• **REQUIRED TASKS**
**1.** In the Austin housing transcript, Speaker 3 warns against reading a community's past through nostalgia. Explain in one to three sentences why the speaker sees this as a risk.
**2.** According to the Austin housing transcript, in what year did Speaker 4 move to Austin?
**3.** Continue the Austin housing transcript, starting right after its last sentence.
** Opening EXTRACT block **
Speaker 3:But yeah, and so I think Austin's ability to re-envision itself in the ilk of a city of a million people which it is, that's no small number, you know to recognize the problems that face masses of that size and to be bold in how we do this, to not allow the status quo to keep dominating and fear of what could be to keep dominating that's huge and it sounds so nebulous and abstract, but really that's like the paradigm shift that had to happen to allow us to get things like the home initiative this year, where we're allowing more units on lots and allowing ADUs, accessory dwelling units citywide. That all had to come after, you know, and then I think that had to reach a fever pitch, unfortunately with the price to where a lot of us got priced out. But now we're in a different era, I mean, I think after this election cycle, especially in the runoffs that happened, I guess, two days ago yeah, I mean, we have a what 10 to 1 pro housing council now and a diversity of flavors of that pro housing from different vantage points. But that's very different from back when I lived here.
Speaker 3:Last time Like drastically.
Speaker 4:So no, I'd love to hear that too. I mean, I moved here in 2012 and I say often, if I had moved here today under the same circumstances, there's no way I would be able to afford living in the city. I moved into Southeast or Southwest Austin, southeast Austin sorry, off of East William Cannon. Uh, at that time I had I mentioned this before on the show but I had an 1100 square foot apartment and I paid 450 a month my roommate and I both paid 450, and so you know 900 a month uh and I my first real job in austin.
Speaker 4:I made 11 25 an hour and I was very excited about that right, yeah um, but if I had moved here under those same circumstances, there's very few options options for somebody that would have been in my position, so I'm happy to see that. And as you're saying it is. I think it's hard for people to understand the shift in the city of Austin and how it has grown so quickly, because you know it's you. It's hard to admit that your community's changed no-transcript in the way of any change.
Speaker 3:Good, bad ugly, you know, and a lot of it to me seems rooted in this kind of nostalgic reading of the past. Right, and I did do a little bit of emotions research I was in grad school, so forgive me for a second but the way nostalgia works, from what I was reading, it effectively reinterprets memory. The way memory works is it erases a lot of the bad, clears it, it out, makes narrative sense so that we can go about our daily, daily lives, stop being burdened by what has been imagine what can be and be unburdened by what has been you know.
Speaker 2:But that almost sounded like the kamala harris unburdened.
Speaker 3:That's why I was like I'm still feeling that burden for another four years, um, at least. But yeah, I think nostalgia then works on this memory that's been stitched together from parts psychologically and this is a healthy thing that we all do and then reinterprets the past as something rosy, beneficial, good, and that makes total sense, right? I think when we do that at community scale, we risk not seeing the negative there. We risk not seeing who was priced out, who's no longer here, how this thing like the 70s, for example, I mean, if we're talking about that era of Austin which is always always the pinnacle of Austin that you hear about?
Speaker 3:Yeah, and luckily now I think the myth people are kind of making fun of that, saying well, the best day in Austin was the day that you moved here, that era of the kind of the mythical Austin, when you had leading into, like the Ann Richards era, armadillo World Headquarters, all the stuff that we love to celebrate. Still, there was a lot of bad shit. There was a lot of stuff that was not good. I mean, where we're sitting on the east side is a prime example.
** Closing EXTRACT block **
** Opening MATERIAL SHOWN block **
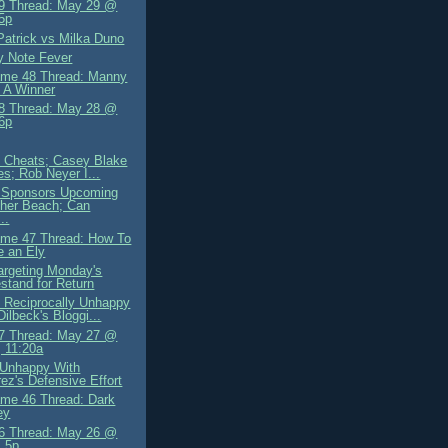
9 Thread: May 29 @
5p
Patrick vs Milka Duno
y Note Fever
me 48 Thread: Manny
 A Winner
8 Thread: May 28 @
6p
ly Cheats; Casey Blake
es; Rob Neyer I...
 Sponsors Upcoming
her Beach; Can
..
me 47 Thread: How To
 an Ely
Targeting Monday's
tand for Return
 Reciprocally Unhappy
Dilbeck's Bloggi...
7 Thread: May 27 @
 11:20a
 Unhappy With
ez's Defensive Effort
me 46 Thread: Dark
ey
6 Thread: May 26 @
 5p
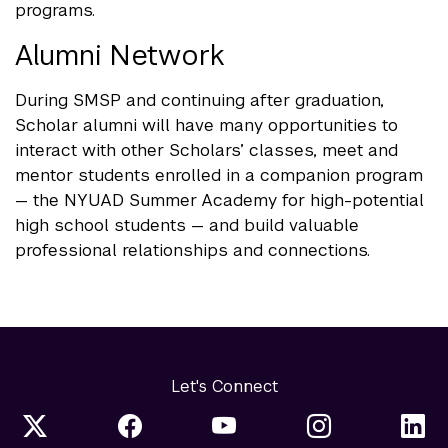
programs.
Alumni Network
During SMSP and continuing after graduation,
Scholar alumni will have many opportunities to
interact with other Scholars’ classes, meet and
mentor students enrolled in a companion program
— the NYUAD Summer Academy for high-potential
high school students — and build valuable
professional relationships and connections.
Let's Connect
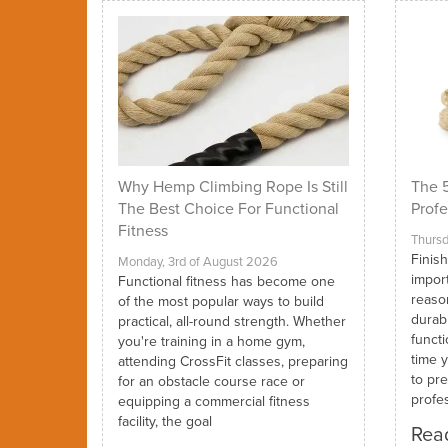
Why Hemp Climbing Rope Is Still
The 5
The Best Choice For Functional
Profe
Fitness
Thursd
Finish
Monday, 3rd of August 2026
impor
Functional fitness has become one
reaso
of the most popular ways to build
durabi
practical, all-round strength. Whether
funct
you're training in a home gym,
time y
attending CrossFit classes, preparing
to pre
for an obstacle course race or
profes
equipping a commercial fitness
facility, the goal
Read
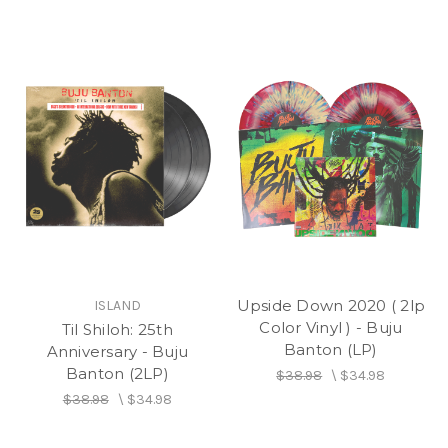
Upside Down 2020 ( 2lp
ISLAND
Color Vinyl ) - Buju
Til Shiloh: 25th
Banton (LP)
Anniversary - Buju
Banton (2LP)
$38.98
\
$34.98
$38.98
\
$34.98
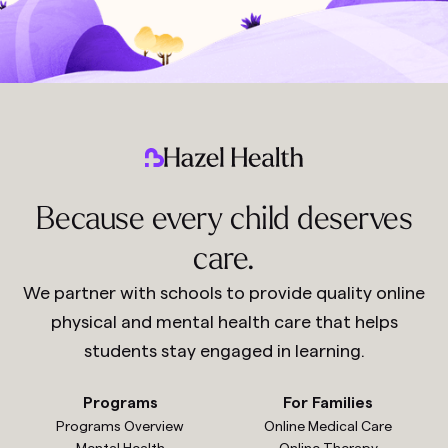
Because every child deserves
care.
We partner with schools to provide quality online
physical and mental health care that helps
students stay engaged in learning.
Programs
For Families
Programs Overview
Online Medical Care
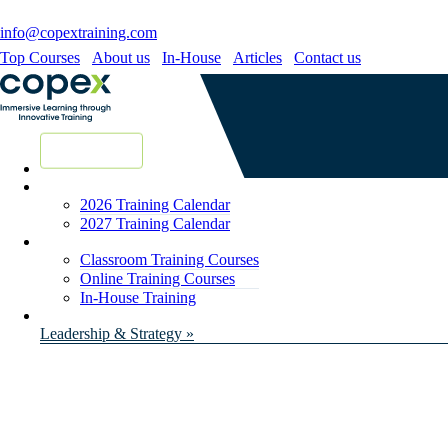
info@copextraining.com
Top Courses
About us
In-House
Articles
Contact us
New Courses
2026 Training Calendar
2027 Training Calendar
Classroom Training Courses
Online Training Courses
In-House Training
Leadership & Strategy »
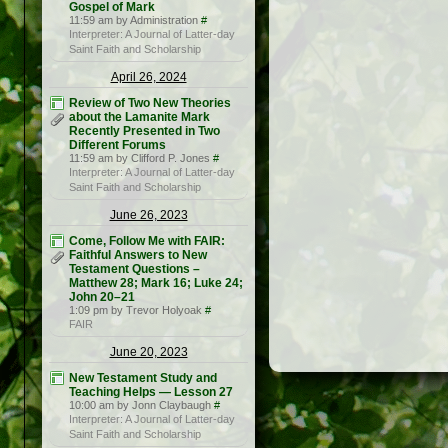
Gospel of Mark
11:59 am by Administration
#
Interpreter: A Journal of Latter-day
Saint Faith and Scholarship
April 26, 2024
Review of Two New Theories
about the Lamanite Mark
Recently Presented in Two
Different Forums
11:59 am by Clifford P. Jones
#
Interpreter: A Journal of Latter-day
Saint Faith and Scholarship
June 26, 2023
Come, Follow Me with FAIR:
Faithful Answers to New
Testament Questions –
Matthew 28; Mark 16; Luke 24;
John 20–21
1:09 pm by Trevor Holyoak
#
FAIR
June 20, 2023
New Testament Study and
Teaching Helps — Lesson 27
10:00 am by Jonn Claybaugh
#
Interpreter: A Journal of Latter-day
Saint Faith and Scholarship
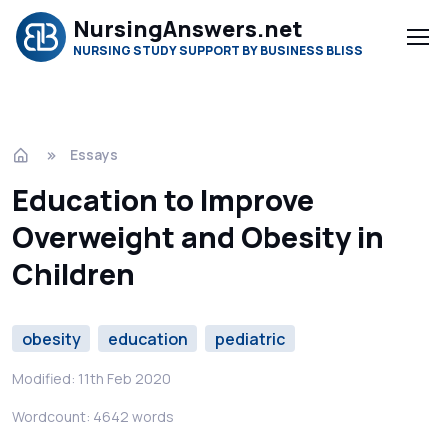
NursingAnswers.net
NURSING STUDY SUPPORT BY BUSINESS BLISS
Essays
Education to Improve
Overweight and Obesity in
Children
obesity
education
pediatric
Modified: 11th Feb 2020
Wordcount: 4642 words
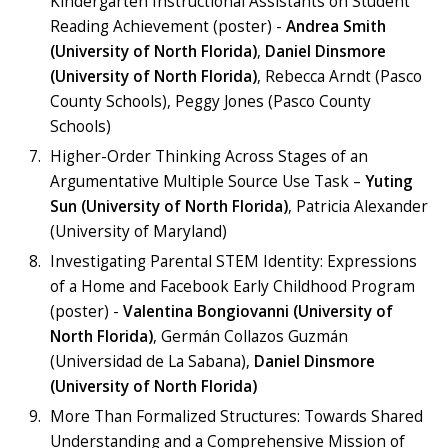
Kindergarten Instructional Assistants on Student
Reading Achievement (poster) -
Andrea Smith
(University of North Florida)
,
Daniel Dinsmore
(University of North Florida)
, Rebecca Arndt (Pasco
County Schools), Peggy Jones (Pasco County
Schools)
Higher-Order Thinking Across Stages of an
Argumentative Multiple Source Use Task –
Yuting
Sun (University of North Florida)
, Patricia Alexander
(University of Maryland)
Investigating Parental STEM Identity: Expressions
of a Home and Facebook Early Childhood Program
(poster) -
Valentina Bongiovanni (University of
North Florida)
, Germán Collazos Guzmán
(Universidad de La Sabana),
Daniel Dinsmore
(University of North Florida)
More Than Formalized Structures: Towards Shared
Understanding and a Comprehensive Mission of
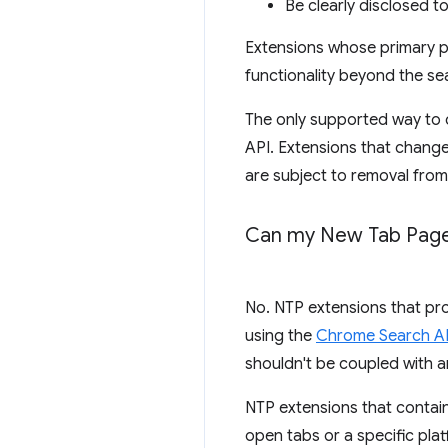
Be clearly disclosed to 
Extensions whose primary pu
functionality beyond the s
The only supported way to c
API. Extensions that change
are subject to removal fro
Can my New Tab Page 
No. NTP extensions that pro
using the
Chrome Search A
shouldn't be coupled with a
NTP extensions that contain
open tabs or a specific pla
** Closing MATERIAL SHOWN block **
** Opening MATERIAL SHOWN block **
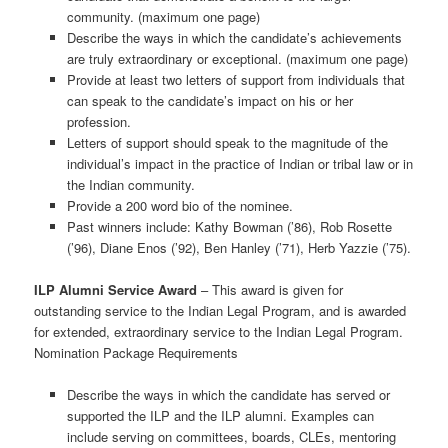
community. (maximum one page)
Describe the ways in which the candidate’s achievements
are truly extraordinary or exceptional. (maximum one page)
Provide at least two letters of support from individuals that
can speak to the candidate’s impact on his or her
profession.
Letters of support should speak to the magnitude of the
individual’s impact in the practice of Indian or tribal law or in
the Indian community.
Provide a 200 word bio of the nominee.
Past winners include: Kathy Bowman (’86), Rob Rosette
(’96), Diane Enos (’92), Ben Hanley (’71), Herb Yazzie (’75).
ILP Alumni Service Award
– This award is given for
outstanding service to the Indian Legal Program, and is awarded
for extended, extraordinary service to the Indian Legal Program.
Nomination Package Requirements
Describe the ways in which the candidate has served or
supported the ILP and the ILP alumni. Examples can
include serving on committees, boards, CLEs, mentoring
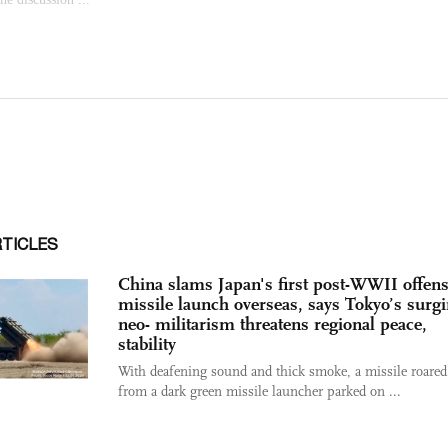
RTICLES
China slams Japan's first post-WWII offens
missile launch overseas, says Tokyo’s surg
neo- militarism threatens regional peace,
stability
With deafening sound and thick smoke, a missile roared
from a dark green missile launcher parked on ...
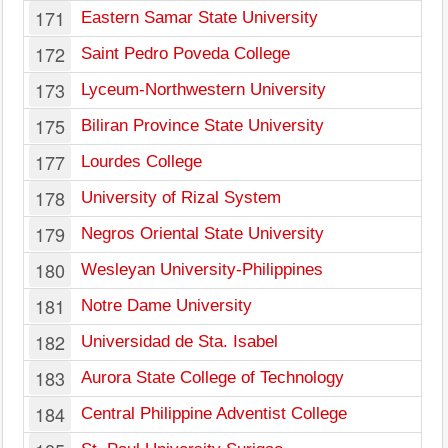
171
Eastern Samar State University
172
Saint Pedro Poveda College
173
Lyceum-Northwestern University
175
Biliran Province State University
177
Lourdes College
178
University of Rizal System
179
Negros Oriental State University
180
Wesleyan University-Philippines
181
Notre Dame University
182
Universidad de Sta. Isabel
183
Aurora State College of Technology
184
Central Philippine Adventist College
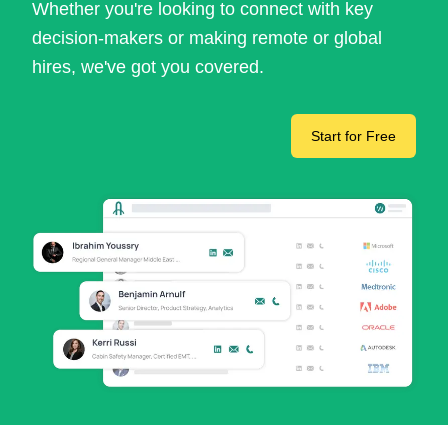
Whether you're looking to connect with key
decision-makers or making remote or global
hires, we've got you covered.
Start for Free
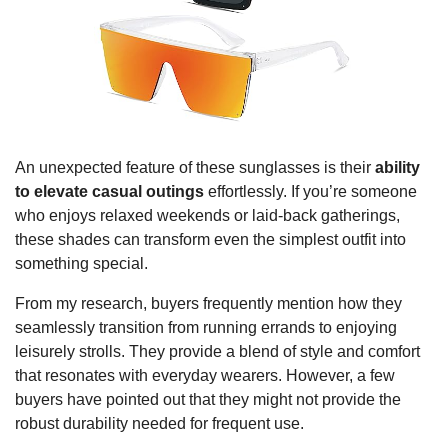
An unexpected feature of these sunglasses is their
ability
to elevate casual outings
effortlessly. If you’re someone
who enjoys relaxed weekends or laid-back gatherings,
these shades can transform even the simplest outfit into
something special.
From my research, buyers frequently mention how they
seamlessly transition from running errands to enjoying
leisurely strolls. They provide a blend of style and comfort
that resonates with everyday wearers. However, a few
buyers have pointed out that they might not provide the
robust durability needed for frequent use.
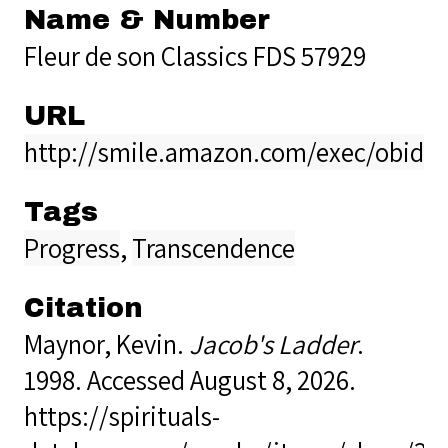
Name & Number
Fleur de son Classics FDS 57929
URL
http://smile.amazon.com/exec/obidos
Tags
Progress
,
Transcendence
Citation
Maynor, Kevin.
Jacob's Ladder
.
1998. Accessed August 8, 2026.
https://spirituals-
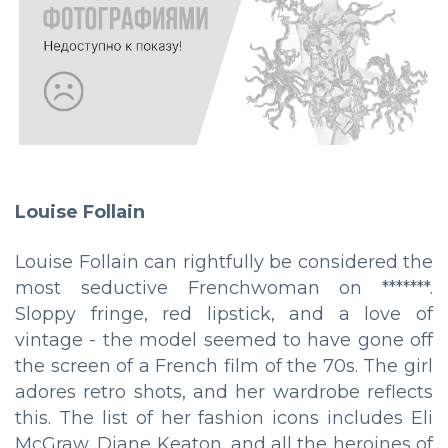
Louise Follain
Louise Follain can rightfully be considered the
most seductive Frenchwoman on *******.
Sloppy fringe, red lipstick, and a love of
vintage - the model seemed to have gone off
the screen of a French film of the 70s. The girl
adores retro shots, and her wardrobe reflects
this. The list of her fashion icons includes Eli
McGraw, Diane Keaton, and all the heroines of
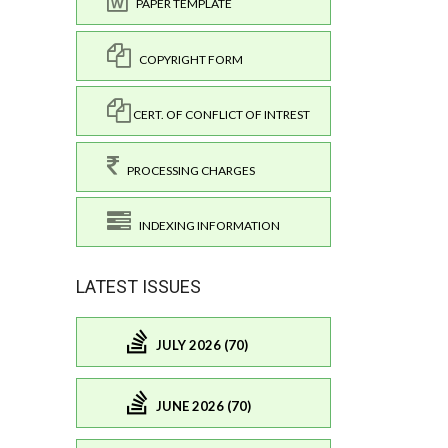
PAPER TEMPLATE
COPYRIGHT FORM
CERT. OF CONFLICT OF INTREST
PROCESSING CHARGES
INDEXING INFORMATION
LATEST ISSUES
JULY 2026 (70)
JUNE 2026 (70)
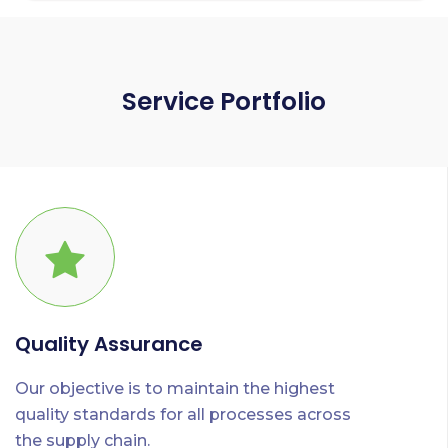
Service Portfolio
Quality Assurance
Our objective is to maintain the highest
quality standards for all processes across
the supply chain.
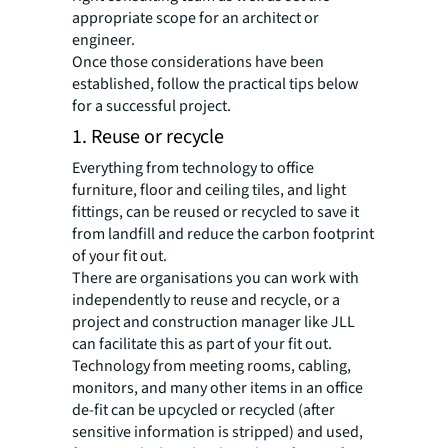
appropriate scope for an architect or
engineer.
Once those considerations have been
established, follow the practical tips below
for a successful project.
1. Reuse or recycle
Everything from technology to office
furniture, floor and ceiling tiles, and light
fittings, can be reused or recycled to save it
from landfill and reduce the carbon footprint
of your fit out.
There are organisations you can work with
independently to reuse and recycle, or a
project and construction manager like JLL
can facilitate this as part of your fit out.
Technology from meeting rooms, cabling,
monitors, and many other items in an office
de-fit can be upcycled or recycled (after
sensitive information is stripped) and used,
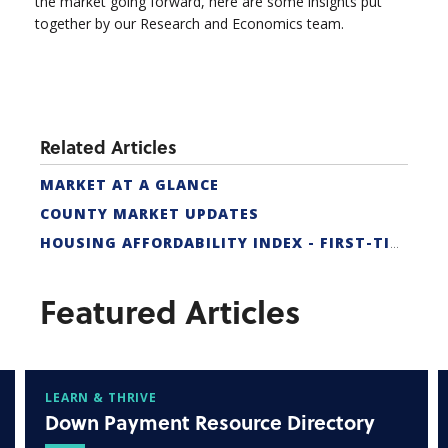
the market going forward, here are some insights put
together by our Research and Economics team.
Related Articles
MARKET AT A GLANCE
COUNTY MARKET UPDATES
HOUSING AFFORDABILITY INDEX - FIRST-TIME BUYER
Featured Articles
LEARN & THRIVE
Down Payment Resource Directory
** Closing MATERIAL SHOWN block **
• **RESULTS IN ORDER**
**1.** Nostalgia builds on a memory that has already cleared out the bad, and then recasts the past as rosy and good. Done at community scale, this means people risk missing what was negative, such as who was priced out and who is no longer there.

**2.** 2012

**3.**
Speaker 3:We're sitting where they decided well, you don't want people of color to be over with us in the beautiful hills, or really even downtown, kick them over there and, in fact, build a freeway to separate them right, we don't want to talk about that with the the, you know mid-century, mid-late 20th century, but that's a real history and that history is something I think if we ignore and we try to celebrate and imagine, past will forever hold us back. We'll never get the housing we need because it's never gonna be the 70s thank god's never going to be the 70s. Thank God it's never going to be the 70s again in Austin. I recognize that I'm a recent addition to Austin, but my family's been in this area since the Republic of Texas, so I feel a little bit better about like, yeah, thank God it's not the 70s in Austin anymore.
Speaker 3:You have a stronger Texan claim than I do, and that's my favorite thing is like when's your family get here? Yeah, I'm a woke live. My family's been here 200 years, you know. But that that vision had to crack Right and and it really really did, I think because people were bemoaning the loss of musical culture and stuff, which I live off South Congress. I'm here to tell you, if you want live music, go anywhere any night of the week. Yeah, you can still find it. Uh, it's just that you're probably living in cedar park now, um, but that that really had to come to a head, and and all of that myth of what we were losing, combined with the rising price points, it started to, you know, congeal in this, oh shit, not developing, has led us to do the thing we were afraid of doing which is get all that out totally and that's like really come to a head you lightly mentioned.
Speaker 2:like the, we just had a couple of big city council elections. The mayor was up for reelection and yeah, as if you're just listening, the Cap Metro red line train is passing us. If you're watching, I think you can probably see it.
Speaker 3:but I'm such a kid.
Speaker 4:when the train goes, I'm like, yeah, look at it, my favorite part about sitting at Cosmic Saltillo is sitting on the little balcony and looking down at the train that cosmic is that's very good for sure you can sit up there and just see like, wow, what the city could be yeah yeah, but uh yeah we.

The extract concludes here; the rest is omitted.